WHAT TO WORK ON:
Write the line that contains "Dịch Vụ In Phông Nền Vải Chuyên Nghiệp Cho" and each one after it, word for word, ending with the final line of the data.

Stored data entries:
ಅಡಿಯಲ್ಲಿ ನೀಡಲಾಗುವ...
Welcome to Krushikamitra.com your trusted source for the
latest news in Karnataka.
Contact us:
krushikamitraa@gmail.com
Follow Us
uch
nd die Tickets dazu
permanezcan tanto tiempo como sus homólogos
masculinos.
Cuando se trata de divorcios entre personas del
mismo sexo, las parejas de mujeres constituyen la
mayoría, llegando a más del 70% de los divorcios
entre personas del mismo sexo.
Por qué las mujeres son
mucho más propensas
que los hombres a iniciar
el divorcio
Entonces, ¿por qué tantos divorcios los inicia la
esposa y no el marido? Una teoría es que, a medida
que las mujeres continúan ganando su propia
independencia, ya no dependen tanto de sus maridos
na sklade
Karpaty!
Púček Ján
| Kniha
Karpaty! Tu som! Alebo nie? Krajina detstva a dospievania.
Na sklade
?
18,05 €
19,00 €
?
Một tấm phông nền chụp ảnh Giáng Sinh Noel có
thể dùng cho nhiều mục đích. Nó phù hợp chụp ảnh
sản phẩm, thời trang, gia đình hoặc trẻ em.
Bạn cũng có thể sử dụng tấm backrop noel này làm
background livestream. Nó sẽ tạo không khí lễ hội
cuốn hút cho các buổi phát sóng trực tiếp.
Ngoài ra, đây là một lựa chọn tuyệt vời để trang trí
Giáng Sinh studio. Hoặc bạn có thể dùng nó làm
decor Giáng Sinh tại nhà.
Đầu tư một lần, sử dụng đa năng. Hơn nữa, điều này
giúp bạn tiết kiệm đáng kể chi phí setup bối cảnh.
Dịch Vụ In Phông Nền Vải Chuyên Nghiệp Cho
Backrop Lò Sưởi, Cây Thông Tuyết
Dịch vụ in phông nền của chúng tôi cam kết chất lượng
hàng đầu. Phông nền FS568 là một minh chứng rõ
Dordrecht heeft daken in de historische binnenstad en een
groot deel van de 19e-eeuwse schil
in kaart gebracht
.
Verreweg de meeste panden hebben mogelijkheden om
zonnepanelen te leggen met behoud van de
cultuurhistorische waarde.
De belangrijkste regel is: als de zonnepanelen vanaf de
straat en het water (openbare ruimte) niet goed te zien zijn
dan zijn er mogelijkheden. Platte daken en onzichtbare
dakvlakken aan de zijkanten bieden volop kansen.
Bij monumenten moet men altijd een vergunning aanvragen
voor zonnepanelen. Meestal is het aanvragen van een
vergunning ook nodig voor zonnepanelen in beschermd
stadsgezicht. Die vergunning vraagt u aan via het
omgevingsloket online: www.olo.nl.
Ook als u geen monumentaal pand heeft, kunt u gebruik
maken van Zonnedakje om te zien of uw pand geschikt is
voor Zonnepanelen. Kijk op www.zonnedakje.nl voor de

RESULT FOR THIS TASK:
Dịch Vụ In Phông Nền Vải Chuyên Nghiệp Cho
Backrop Lò Sưởi, Cây Thông Tuyết
Dịch vụ in phông nền của chúng tôi cam kết chất lượng
hàng đầu. Phông nền FS568 là một minh chứng rõ
Dordrecht heeft daken in de historische binnenstad en een
groot deel van de 19e-eeuwse schil
in kaart gebracht
.
Verreweg de meeste panden hebben mogelijkheden om
zonnepanelen te leggen met behoud van de
cultuurhistorische waarde.
De belangrijkste regel is: als de zonnepanelen vanaf de
straat en het water (openbare ruimte) niet goed te zien zijn
dan zijn er mogelijkheden. Platte daken en onzichtbare
dakvlakken aan de zijkanten bieden volop kansen.
Bij monumenten moet men altijd een vergunning aanvragen
voor zonnepanelen. Meestal is het aanvragen van een
vergunning ook nodig voor zonnepanelen in beschermd
stadsgezicht. Die vergunning vraagt u aan via het
omgevingsloket online: www.olo.nl.
Ook als u geen monumentaal pand heeft, kunt u gebruik
maken van Zonnedakje om te zien of uw pand geschikt is
voor Zonnepanelen. Kijk op www.zonnedakje.nl voor de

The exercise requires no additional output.